* **Exercise requirements**: Please go line by line through the material and copy each one containing the word "access".

* **Records supplied**:
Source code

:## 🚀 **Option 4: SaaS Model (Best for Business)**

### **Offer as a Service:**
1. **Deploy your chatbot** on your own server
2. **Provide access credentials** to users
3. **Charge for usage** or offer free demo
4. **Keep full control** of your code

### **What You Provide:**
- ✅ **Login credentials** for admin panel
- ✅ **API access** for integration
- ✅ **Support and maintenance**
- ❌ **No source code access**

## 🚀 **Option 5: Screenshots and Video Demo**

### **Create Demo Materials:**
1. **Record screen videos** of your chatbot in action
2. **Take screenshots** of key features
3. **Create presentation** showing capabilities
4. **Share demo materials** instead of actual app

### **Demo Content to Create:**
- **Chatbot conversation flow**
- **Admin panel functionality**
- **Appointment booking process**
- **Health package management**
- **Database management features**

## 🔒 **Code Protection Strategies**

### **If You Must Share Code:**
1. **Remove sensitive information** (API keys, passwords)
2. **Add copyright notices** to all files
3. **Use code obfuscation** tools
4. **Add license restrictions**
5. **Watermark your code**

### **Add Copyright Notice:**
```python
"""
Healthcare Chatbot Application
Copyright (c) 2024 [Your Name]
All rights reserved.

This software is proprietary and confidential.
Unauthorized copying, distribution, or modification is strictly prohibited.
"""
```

* **Problem solution**:
2. **Provide access credentials** to users
- ✅ **API access** for integration
- ❌ **No source code access**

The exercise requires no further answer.